Prompt design is a primary control interface for large language models (LLMs), yet standard evaluations largely reduce performance to answer correctness, obscuring why a prompt succeeds or fails and providing little actionable guidance. We propose PEEM (Prompt Engineering Evaluation Metrics), a unified framework for joint and interpretable evaluation of both prompts and responses. PEEM defines a structured rubric with 9 axes: 3 prompt criteria (clarity/structure, linguistic quality, fairness) and 6 response criteria (accuracy, coherence, relevance, objectivity, clarity, conciseness), and uses an LLM-based evaluator to output (i) scalar scores on a 1-5 Likert scale and (ii) criterion-specific natural-language rationales grounded in the rubric. Across 7 benchmarks and 5 task models, PEEM's accuracy axis strongly aligns with conventional accuracy while preserving model rankings (aggregate Spearman rho about 0.97, Pearson r about 0.94, p < 0.001). A multi-evaluator study with four models shows consistent relative judgments (pairwise rho = 0.68-0.85), supporting evaluator-agnostic deployment.

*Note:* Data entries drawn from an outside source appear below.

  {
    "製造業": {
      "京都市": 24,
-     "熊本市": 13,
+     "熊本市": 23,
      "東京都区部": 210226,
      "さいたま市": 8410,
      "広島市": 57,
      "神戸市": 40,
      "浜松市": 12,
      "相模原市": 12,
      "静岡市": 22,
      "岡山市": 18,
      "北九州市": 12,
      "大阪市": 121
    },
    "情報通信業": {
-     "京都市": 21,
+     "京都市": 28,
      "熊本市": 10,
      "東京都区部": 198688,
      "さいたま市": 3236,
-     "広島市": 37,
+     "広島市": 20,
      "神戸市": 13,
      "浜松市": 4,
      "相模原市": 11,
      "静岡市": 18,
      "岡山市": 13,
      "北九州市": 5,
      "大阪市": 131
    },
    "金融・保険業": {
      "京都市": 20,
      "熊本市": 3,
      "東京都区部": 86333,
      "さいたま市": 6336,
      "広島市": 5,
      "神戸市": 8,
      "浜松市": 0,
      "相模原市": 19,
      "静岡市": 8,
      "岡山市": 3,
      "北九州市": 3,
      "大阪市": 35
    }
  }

Beyond alignment, PEEM captures complementary linguistic failure modes and remains informative under prompt perturbations: prompt-quality trends track downstream accuracy under iterative rewrites, semantic adversarial manipulations induce clear score degradation, and meaning-preserving paraphrases yield high stability (robustness rate about 76.7-80.6%). Finally, using only PEEM scores and rationales as feedback, a zero-shot prompt rewriting loop improves downstream accuracy by up to 11.7 points, outperforming supervised and RL-based prompt-optimization baselines. Overall, PEEM provides a reproducible, criterion-driven protocol that links prompt formulation to response behavior and enables systematic diagnosis and optimization of LLM interactions.
Paper Structure (52 sections, 4 equations, 2 figures, 30 tables, 2 algorithms)

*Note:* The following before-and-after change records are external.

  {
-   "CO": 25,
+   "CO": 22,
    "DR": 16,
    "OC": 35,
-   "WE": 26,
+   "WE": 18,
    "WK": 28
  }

This paper contains 52 sections, 4 equations, 2 figures, 30 tables, 2 algorithms.

Figures (2)

  • Figure 1: Comparison of traditional metrics and our proposed approach, PEEM. (a) Accuracy evaluates only whether the final answer is correct (e.g., "15"); (b) exact match (EM) requires the response to be identical to the reference answer. Both metrics ignore the reasoning process and linguistic quality. (c) PEEM evaluates the complete response across multiple axes---including logical consistency, contextual relevance, and clarity---while providing interpretable rationales for each score.
  • Figure 2: Overview of PEEM. The framework operates in two stages: (a) Prompt Evaluation assesses the input prompt $P = p \oplus q$ across three axes (Clarity, Linguistic Quality, Fairness), and (b) Response Evaluation assesses the model output $a$ across six axes (Accuracy, Coherence, Relevance, Objectivity, Clarity, Conciseness). For each axis, the LLM-based evaluator produces both a numerical score and a natural language rationale explaining the assessment.